Эдит хотела убедить его, что в лифте действительно была женщина и подниматься он стал не «по своей воле».
Но только она открыла рот, как щенок затявкал и бросился в сторону фойе. Входная дверь открылась, и с улицы вошла Люсиль, закутанная в толстую шерсть и перчатки. При виде собаки ее глаза расширились.
– Что делает здесь этот пес? – отрывисто спросила она. – Мне казалось, что ты….
– Люсиль, дорогая моя! – прервал ее Томас радостным голосом. – Как я рад тебя видеть!
Он подошел, чтобы обнять ее, но Люсиль, отбросив капюшон, отстранилась. Она холодно посмотрела на Эдит.
– Значит, вы все-таки добились своего, Эдит, – сказала она, что прозвучало довольно странно. – Как ваша поездка в Лондон?
– Все было как во сне, – ответила Эдит и отбросила в сторону все сомнения относительно этой женщины. Может быть, Люсиль приглашала кого-то из деревни, чтобы привести дом в порядок. А поездка в Лондон действительно была похожа на сон.
Несмотря на положение и богатство ее отца, Эдит не так много путешествовала. А здесь они с Томасом смогли увидеть множество мест, которые выглядели точно так, как было описано в ее книге об Англии. И ей показалось, что ее муж с удовольствием показывает ей свою страну.
– Мы были в Альберт-Холле, Люсиль, – радостно заметил Томас. – На концерте. Потрясающе. Просто великолепно.
Они действительно слушали Шопена, и Томас тогда еще сказал, что Люсиль бы концерт понравился. Он часто вспоминал сестру во время их экскурсий, и его преданность ей произвела на Эдит хорошее впечатление. Их отношения напомнили ей отношения между Аланом и Юнис. Она тогда еще почувствовала, что скучает по дому. Время от времени Эдит ловила себя на том, что говорит о своем отце, и пыталась себя сдерживать. Она не хотела, чтобы у Томаса создалось впечатление, что она не счастлива. Но Томас, наоборот, побуждал ее к этим разговорам, напоминая ей о том, что она все еще в трауре.
Люсиль слегка смягчилась.
– Понятно. А вот я ходила на почту. Из Бирмингема прибыли детали для твоих машин, Томас. Два тяжеленных контейнера.

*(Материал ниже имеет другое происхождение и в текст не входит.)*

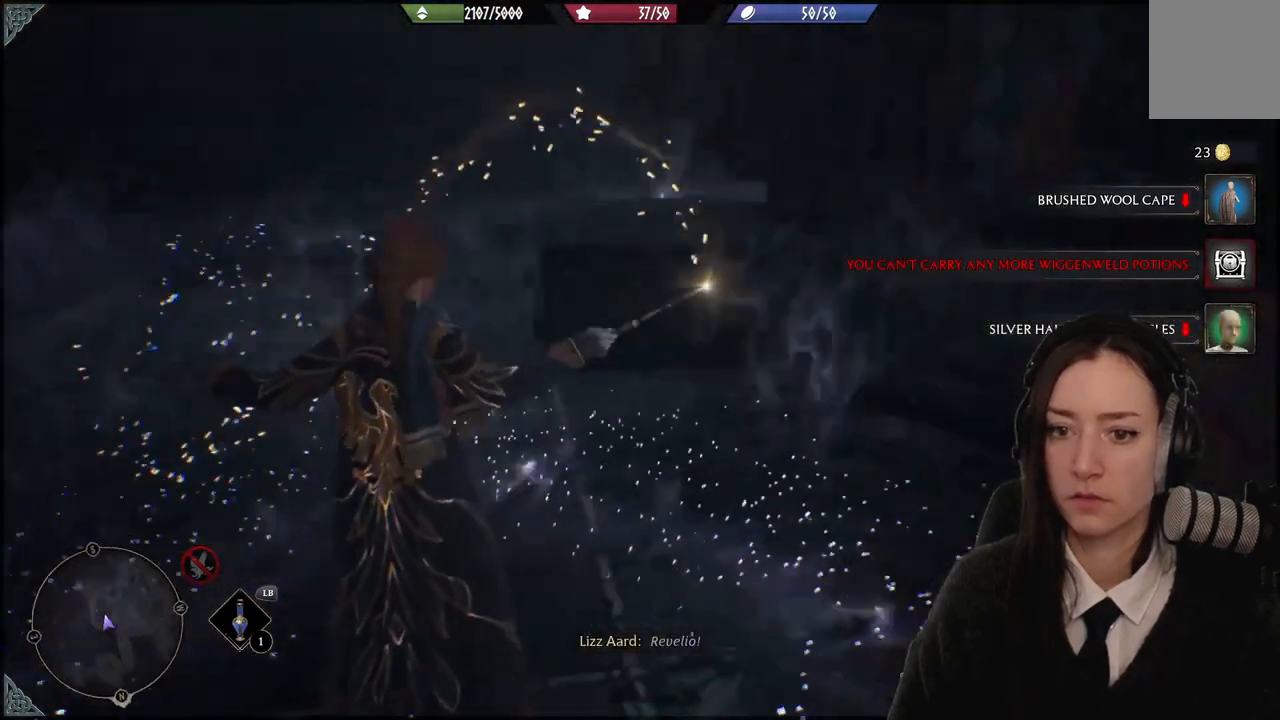
{"buttons": [], "left_stick": "up", "right_stick": "up-right", "events": [[133, "right_stick", "up-left"], [233, "right_stick", "center"], [333, "left_stick", "up"], [467, "right_stick", "up-right"]]}
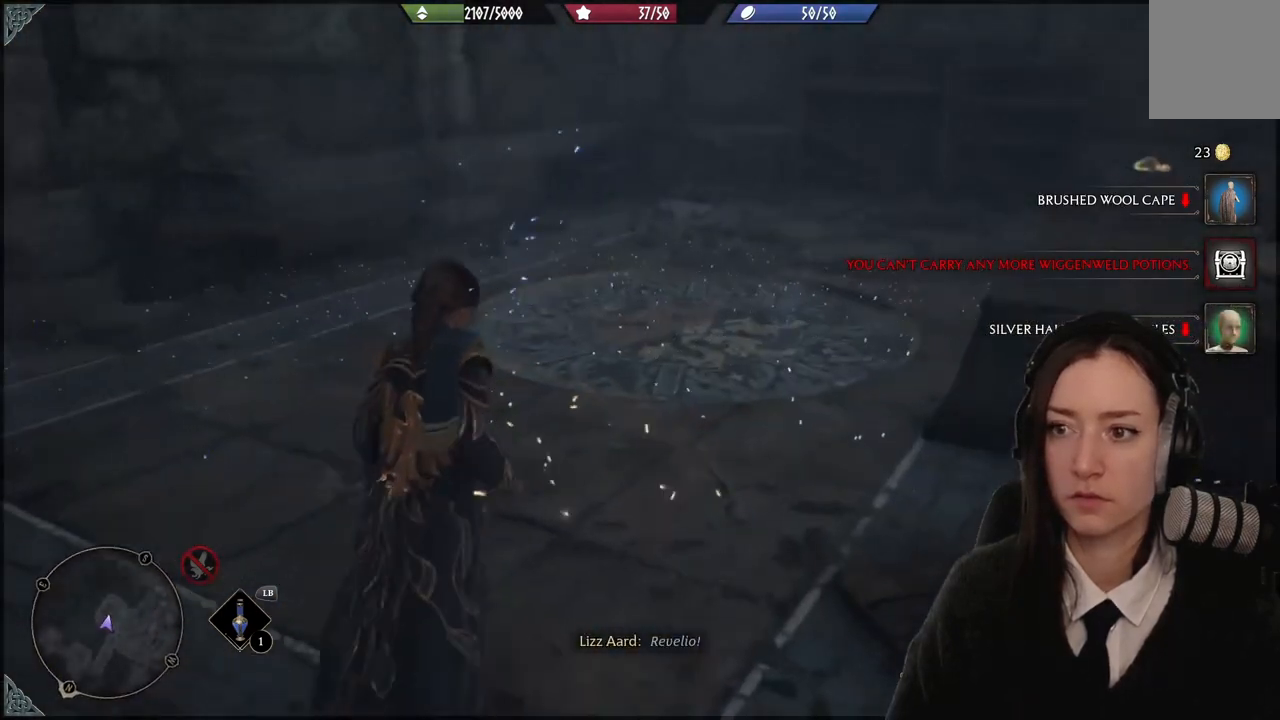
{"buttons": [], "left_stick": "up-left", "right_stick": "center", "events": [[134, "right_stick", "right"], [367, "left_stick", "up-left"], [501, "right_stick", "center"]]}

Тебе понадобится Финлэй, чтобы привезти их, – ее голос звучал натянуто, и было видно, что она слегка завидует им. Но медовый месяц проводят с молодой женой, а не с сестрой. И Люсиль должна это понимать. Может быть, в будущем им удастся попутешествовать вдвоем – как двум невесткам, пока Томас будет занят своими механизмами. Правда, оставить Томаса даже на несколько дней для нее будет трудновато.
– Эдит, – Люсиль наклонила голову набок. – С вами все в порядке?
Томас тоже взглянул на свою жену. Его взгляд подернулся поволокой.
– Просто дай нам немного времени, Люсиль, – произнес он. – Эдит немного не в себе.
– Боже! – воскликнула Люсиль, развешивая свою верхнюю зимнюю одежду. – А в чем дело?
– Ей показалось, что она что-то увидела, – пожал плечами молодой муж. – То ли тень, то ли какое-то отражение. Это ее испугало.
Люсиль одарила Эдит покровительственной улыбкой.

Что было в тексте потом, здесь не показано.